A photographer very at home in editorial work, Lindsey Wason has been recognized by the National Press Photographers Association and Asian American Journalists Association for her imagery. Working earlier in her career as a staff photographer at The Seattle Times, Lindsey was part of a team that won the 2015 Breaking News Pulitzer for their coverage of the Oso landslide. Currently a team photographer with the Seattle Sounders FC, she also is a frequent contributor to Reuters, Getty Images, and USA Today Sports while additionally doing editorial work for The New York Times, Washington Post, Associated Press, and Seattle Met Magazine. Working as a corporate photographer in Seattle, Lindsey brings a sense of immediacy, timing, and authenticity to her shoots, preferring candid moments over anything posed. This especially works for corporate event photography and coverage of meetings, during which she grabs clear images of honest interactions. Showing professionals naturally working together in their own environment while remaining out of the way is a tricky act of balance, yet Lindsey’s deep experience covering news and sporting events makes this second nature. Her timing and proficiency are the key ingredients. The result is honest imagery that expresses the trust available in the individuals who make up a successful business, one of the best first impressions one can make to the world.
Showing one trick to being an effective corporate photographer in Seattle is to be adept in business yourself, Ashley Genevieve is that and so much more. Having 15 years of experience as a producer, she also recently helped develop a woman’s shoe brand Jane and the Shoe. Working as the Marketing Director, Creative Director, and Director of Partnerships for the company, she was also responsible for all of the company’s branding, imagery, social media content, and trade show design.
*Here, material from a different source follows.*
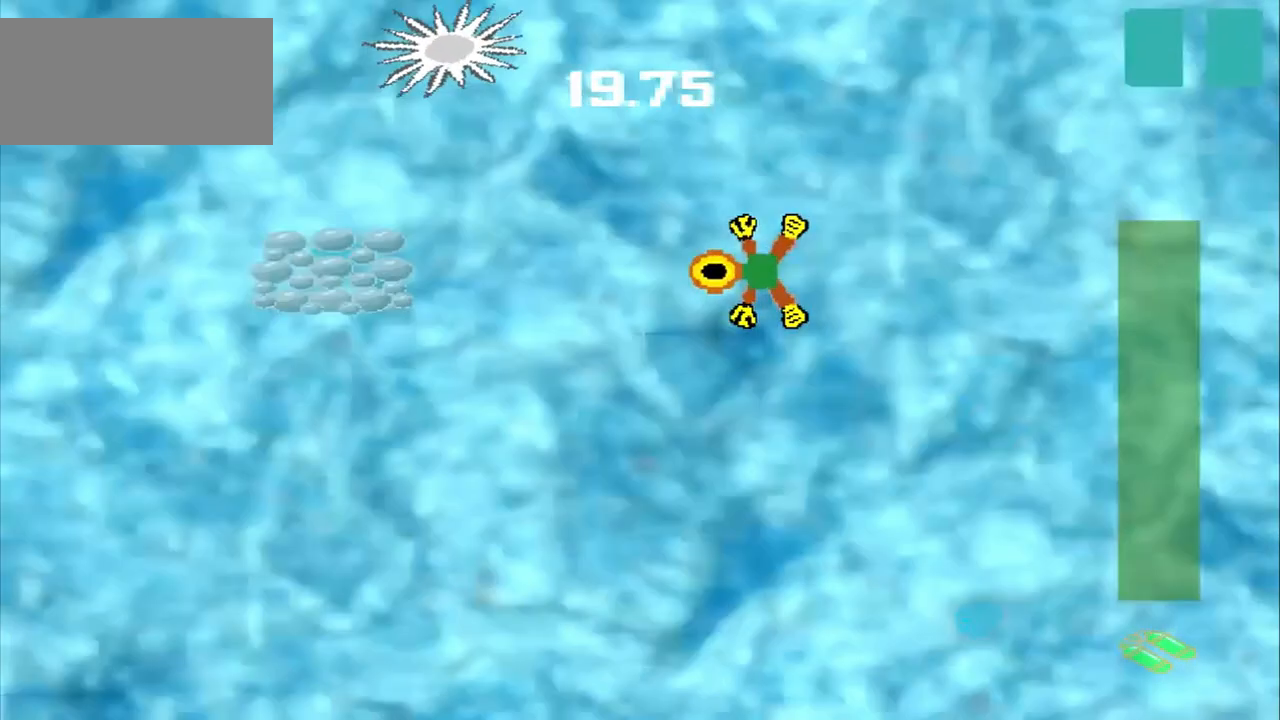
{"buttons": [], "left_stick": "left", "events": []}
With a full understanding of all aspects from design, to market, to consumer purchase, I have extensive knowledge of operations giving me an additional edge to creative execution with all parties in mind.
Because of the completeness Ashley and her teams bring to every shoot, she has performed well over 100 contract freelance projects while maintaining an impressive amount of repeat business and long-term client relationships. If you were a business, wouldn’t you want somebody with those values to create your visual presence? Her corporate work is centered around solo and group portraits. The studio backgrounds she selects are quiet, often favoring neutral shades of white and gray in a studio setting to accentuate her subjects and their attire. Given her work in fashion photography and branding, this is effectively handled with a result that is always classy. Being just as adept in on-location work through her experience in lifestyle photography, she often has her subject pose in various areas of an office, typically favoring the aspects that are more home-oriented. She has the same approach in her outdoor photography, working with natural light to provide a dynamic wholeness when viewed with the images she captures indoors.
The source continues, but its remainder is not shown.